With that being said, it is important to remember that INTJs’ Fi is in the tertiary position, which means it’s fairly unconscious.
One way in which Fi may influence INTJs’ relationships is by inspiring a sort of “savior complex” in the INTJ.
We’ve already seen how, as J types, INTJs are prone to seeing and diagnosing problems outside themselves.
As INTJs intuitively form impressions about the world, they naturally want to express them via their auxiliary Te.
And because INTJs often prefer expressing themselves orally rather than in writing, they seek out others interested in hearing their knowledge and insights (they resemble INFJs in this respect).
This is one reason why typology can be so useful for INTJs, as well as other types.

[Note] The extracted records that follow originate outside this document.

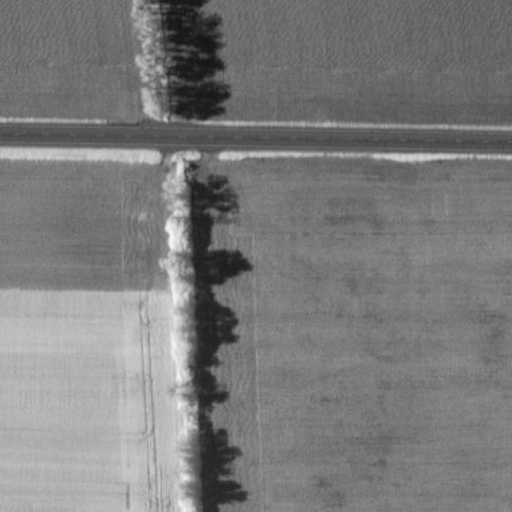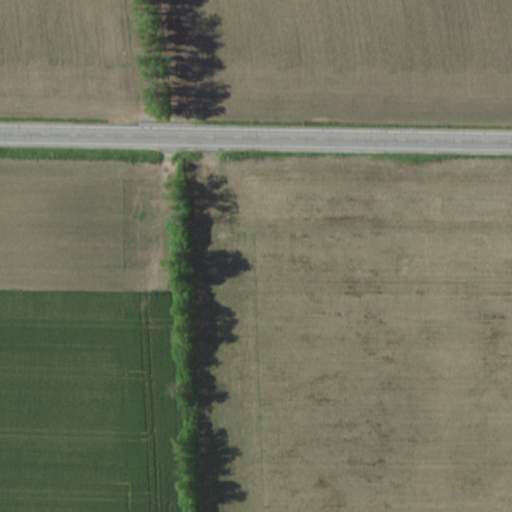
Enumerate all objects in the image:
road: (256, 138)
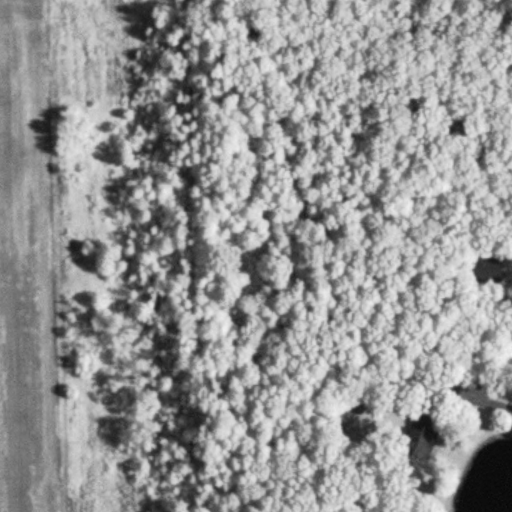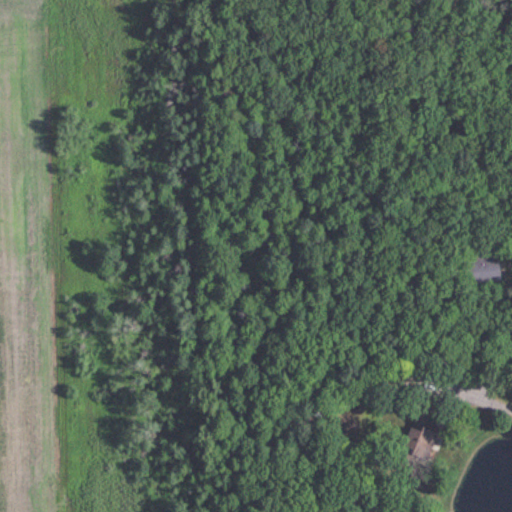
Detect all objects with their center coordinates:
building: (477, 268)
building: (415, 443)
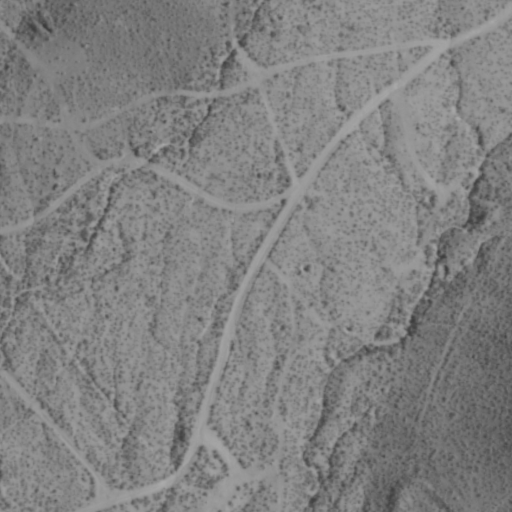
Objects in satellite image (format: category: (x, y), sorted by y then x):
road: (156, 167)
road: (308, 265)
road: (66, 457)
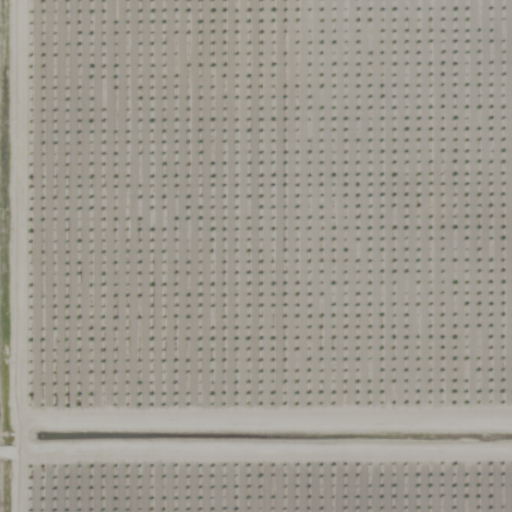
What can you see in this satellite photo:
crop: (256, 256)
road: (31, 257)
road: (283, 356)
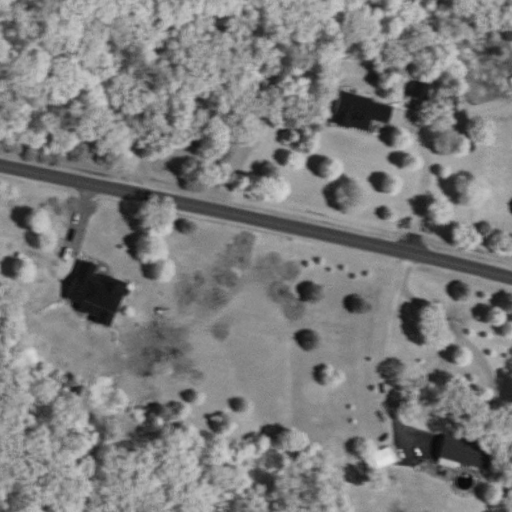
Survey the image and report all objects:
building: (360, 113)
road: (461, 114)
road: (416, 181)
road: (256, 221)
road: (405, 272)
building: (96, 295)
road: (396, 406)
building: (465, 454)
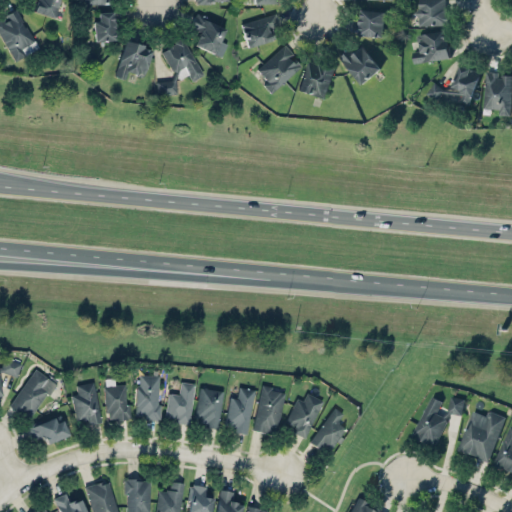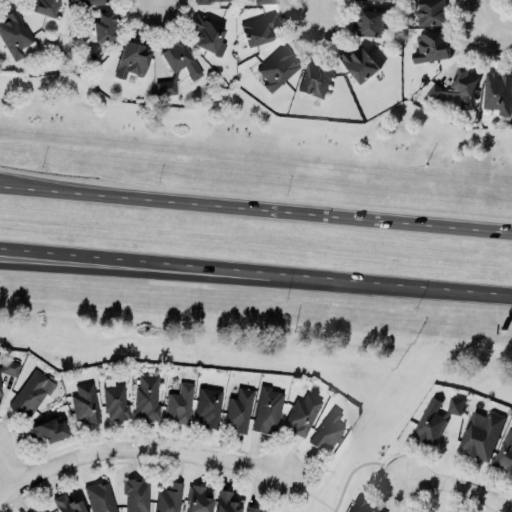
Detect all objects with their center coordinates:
building: (96, 1)
building: (209, 1)
building: (263, 1)
road: (153, 2)
building: (45, 7)
road: (317, 10)
building: (431, 12)
road: (483, 15)
building: (371, 22)
building: (103, 26)
building: (260, 29)
road: (498, 29)
building: (16, 35)
building: (208, 35)
building: (431, 46)
building: (132, 59)
building: (180, 60)
building: (360, 63)
building: (277, 67)
building: (315, 79)
building: (165, 87)
building: (457, 87)
building: (498, 91)
road: (19, 182)
road: (19, 185)
road: (275, 207)
road: (135, 259)
road: (135, 269)
road: (391, 282)
building: (9, 366)
building: (32, 392)
building: (0, 393)
building: (31, 393)
building: (147, 396)
building: (147, 397)
building: (115, 401)
building: (85, 403)
building: (179, 403)
building: (180, 403)
building: (455, 404)
building: (208, 406)
building: (208, 406)
building: (267, 409)
building: (267, 409)
building: (238, 410)
building: (302, 414)
building: (303, 414)
building: (430, 422)
building: (47, 429)
building: (48, 429)
building: (327, 431)
building: (481, 433)
road: (135, 449)
road: (411, 450)
building: (505, 450)
road: (310, 463)
road: (9, 471)
road: (460, 488)
building: (136, 494)
building: (136, 495)
building: (99, 497)
building: (100, 497)
building: (168, 498)
building: (169, 498)
building: (197, 499)
building: (225, 502)
building: (226, 502)
building: (66, 504)
building: (68, 504)
building: (361, 506)
building: (254, 509)
building: (41, 510)
building: (37, 511)
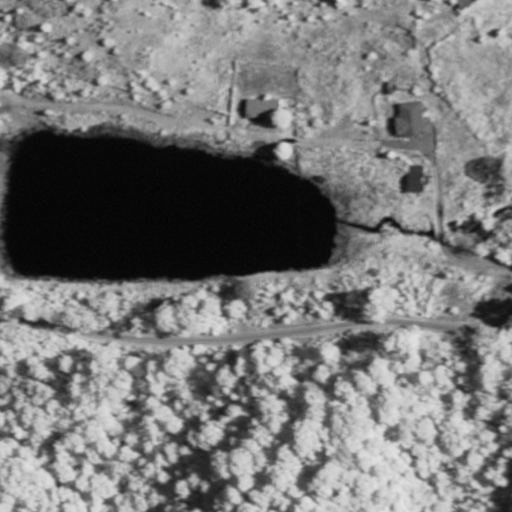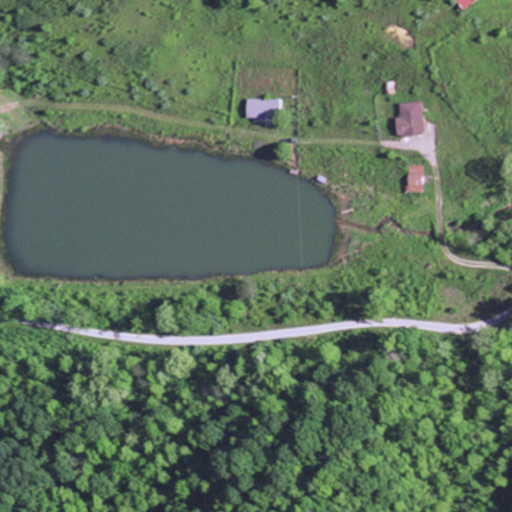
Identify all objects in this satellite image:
building: (262, 108)
building: (414, 119)
building: (416, 179)
road: (285, 333)
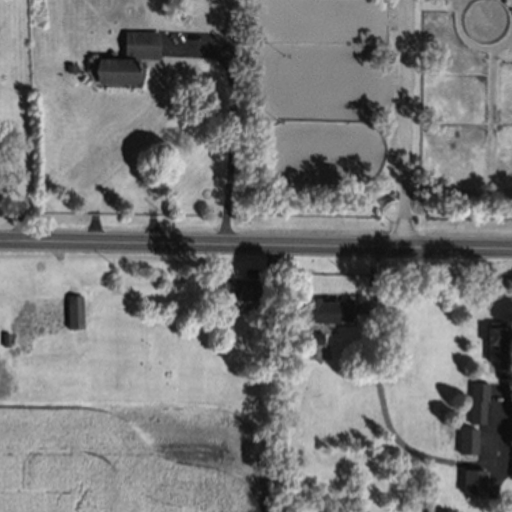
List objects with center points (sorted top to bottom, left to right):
road: (198, 41)
building: (127, 56)
building: (128, 59)
building: (68, 65)
road: (231, 123)
road: (405, 124)
road: (255, 247)
building: (240, 290)
building: (332, 307)
building: (328, 310)
building: (75, 312)
building: (498, 339)
building: (318, 347)
building: (479, 403)
building: (484, 429)
building: (469, 441)
building: (474, 483)
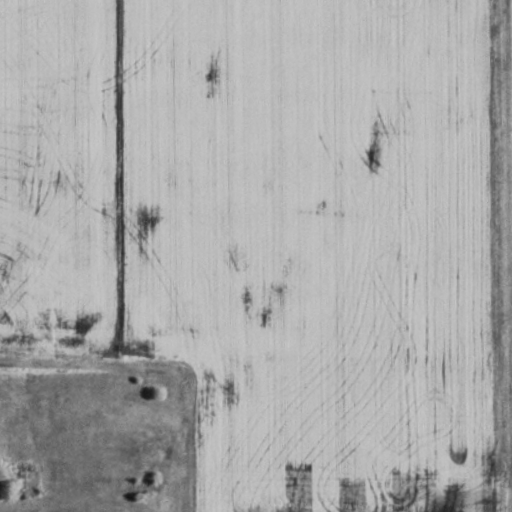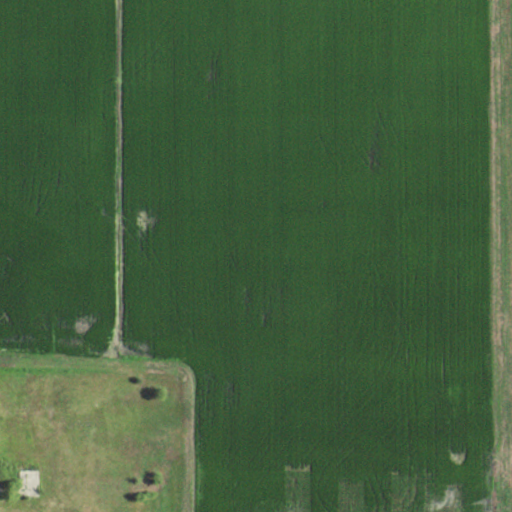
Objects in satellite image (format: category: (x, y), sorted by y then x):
building: (21, 487)
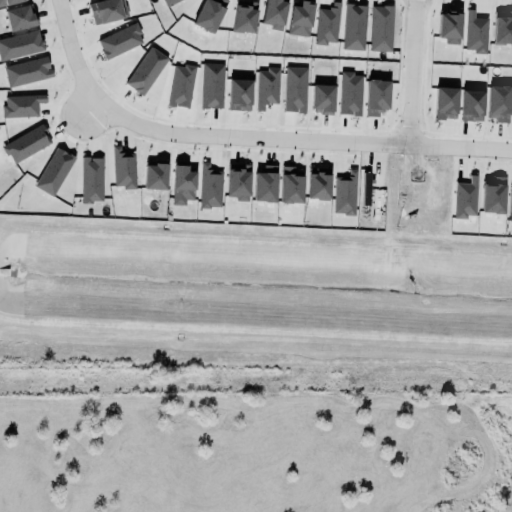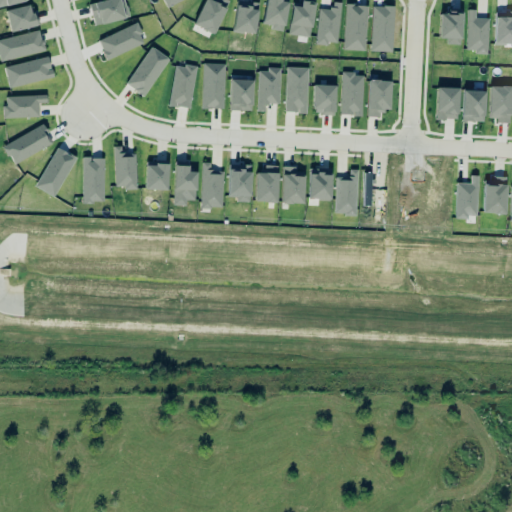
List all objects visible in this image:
building: (169, 2)
building: (107, 10)
building: (108, 11)
building: (207, 12)
building: (272, 12)
building: (241, 13)
building: (274, 14)
building: (209, 15)
building: (21, 17)
building: (244, 17)
building: (300, 19)
building: (327, 24)
building: (354, 27)
building: (449, 27)
building: (449, 27)
building: (381, 28)
building: (502, 29)
building: (502, 29)
building: (475, 33)
building: (475, 33)
building: (120, 41)
building: (20, 45)
road: (76, 52)
building: (146, 71)
building: (27, 72)
road: (414, 72)
building: (179, 83)
building: (265, 84)
building: (212, 85)
building: (181, 86)
building: (267, 87)
building: (295, 89)
building: (348, 90)
building: (239, 94)
building: (350, 94)
building: (377, 97)
building: (322, 99)
building: (445, 103)
building: (445, 103)
building: (498, 103)
building: (498, 103)
building: (471, 105)
building: (471, 105)
building: (21, 106)
road: (92, 107)
road: (301, 140)
building: (26, 144)
building: (123, 169)
building: (54, 172)
building: (155, 175)
building: (89, 178)
building: (91, 180)
building: (237, 182)
building: (318, 183)
building: (182, 185)
building: (264, 185)
building: (290, 186)
building: (210, 187)
building: (366, 189)
building: (343, 190)
building: (345, 194)
building: (493, 195)
building: (465, 198)
building: (510, 204)
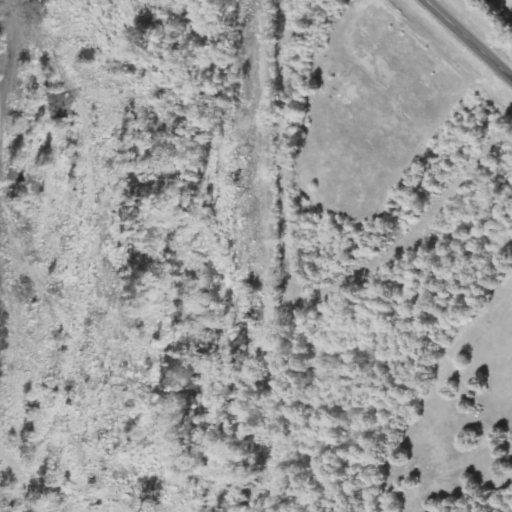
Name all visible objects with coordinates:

INTJs’ tertiary function is Introverted Feeling (Fi).While not necessarily their fault, this should comprise at least as much of their relational attention as trying to see and diagnose problems in their partners.To be fair, accurate self-evaluation can be a problem for all J-types, since their preferred mode of Judging (Fe or Te) is directed outwardly rather than inwardly.It is therefore important for partners to remember that INTJs’ first priority is accuracy of perception, so if the INTJ happens to be wrong, there is a good chance he will eventually come to recognize it.In order to compensate for such misunderstandings, INTJs might reason that if they could only understand people better they could overcome their relational difficulties.For one, INTJs with a history of relational difficulties can be prone to attribute those failures to psychological problems in their partners, thereby failing to see their own shortcomings.